Y mientras apuntaba a un cubo de arena que había junto a la puerta dijo:

– ¡Allí, pero mucho cuidado! ¡Madre mía!, ¿esto qué es? ¿Material de la segunda guerra mundial?

– Supongo que ya está caducado…

– No creo que sirva.

– ¿Quiere encargarse de tirarlo?

– Por supuesto que sí.

– ¿Cree que el arma estaría en condiciones de disparar con balas nuevas?

– Una vez limpia y engrasada, creo que sí. Si quiere, la probaré. La mayoría de nuestras pistolas son de pequeño calibre, pero me quedan unas cuantas cajas del 45. ¿Ha disparado alguna vez con ella?

– Hace muchísimo tiempo, cuando todavía llevaba pantalones cortos.

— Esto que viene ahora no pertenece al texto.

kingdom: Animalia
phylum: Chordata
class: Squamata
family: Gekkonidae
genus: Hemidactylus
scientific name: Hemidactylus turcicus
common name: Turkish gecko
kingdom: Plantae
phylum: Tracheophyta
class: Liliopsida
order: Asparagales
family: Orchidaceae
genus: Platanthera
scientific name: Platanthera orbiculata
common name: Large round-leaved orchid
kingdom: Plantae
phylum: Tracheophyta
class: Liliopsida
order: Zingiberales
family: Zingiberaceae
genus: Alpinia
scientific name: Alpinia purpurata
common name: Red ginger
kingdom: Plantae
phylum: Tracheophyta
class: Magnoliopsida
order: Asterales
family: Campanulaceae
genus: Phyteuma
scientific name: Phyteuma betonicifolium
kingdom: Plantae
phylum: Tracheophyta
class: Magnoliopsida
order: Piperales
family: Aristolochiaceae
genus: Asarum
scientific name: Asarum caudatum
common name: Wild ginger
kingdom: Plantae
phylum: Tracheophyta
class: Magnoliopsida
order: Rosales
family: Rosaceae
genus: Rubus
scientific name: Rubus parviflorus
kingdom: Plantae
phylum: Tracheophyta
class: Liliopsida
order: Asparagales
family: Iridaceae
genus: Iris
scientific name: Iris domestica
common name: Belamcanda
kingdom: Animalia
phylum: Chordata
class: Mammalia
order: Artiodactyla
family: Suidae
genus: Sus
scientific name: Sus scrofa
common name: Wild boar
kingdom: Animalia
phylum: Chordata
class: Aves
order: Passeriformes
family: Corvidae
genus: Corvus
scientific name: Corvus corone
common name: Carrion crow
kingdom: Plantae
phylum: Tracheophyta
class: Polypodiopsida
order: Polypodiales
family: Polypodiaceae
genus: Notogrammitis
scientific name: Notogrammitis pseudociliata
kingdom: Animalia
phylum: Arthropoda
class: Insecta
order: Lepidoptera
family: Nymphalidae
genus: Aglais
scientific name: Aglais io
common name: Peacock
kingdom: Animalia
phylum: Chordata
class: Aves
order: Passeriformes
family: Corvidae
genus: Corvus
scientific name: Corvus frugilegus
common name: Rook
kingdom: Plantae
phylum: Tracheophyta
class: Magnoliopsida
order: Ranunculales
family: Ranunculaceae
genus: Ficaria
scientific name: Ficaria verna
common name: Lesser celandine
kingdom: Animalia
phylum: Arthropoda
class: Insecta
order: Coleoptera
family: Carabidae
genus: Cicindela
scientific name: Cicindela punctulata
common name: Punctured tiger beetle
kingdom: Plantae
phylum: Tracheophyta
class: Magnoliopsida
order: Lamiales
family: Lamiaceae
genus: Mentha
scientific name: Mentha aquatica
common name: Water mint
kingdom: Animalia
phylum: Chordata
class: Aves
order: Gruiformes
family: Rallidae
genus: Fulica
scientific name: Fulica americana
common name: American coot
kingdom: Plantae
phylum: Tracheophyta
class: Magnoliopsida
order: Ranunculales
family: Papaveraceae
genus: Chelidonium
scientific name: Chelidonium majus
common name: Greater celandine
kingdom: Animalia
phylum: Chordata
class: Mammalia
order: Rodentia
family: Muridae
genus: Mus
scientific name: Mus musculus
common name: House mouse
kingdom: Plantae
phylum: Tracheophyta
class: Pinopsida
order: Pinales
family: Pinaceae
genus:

Necesitaba las dos manos para contrarrestar el retroceso.

Y tras un momento de vacilación, añadí:

– ¿Puedo estar presente cuando la pruebe?

– Si le apetece madrugar…

– ¿A qué hora?

– Tendrá que estar en el campo de tiro a las ocho de la mañana, el miércoles.

18

Al entrar en The Pump Room el trío de turno estaba tocando Call me Madam, pieza que consideré de lo más oportuno. El espacio de la sala cubierto por la alfombra, situado debajo de la araña de cristal, donde se servía el té, estaba enteramente ocupado por mujeres sesentonas y ensombreradas. Los escasos hombres, la mayoría de ellos aquejados de hipertensión y vestidos con traje, ocupaban sillones junto a las ventanas y ojeaban los periódicos de la mañana, sujetos por el borde con varillas de madera.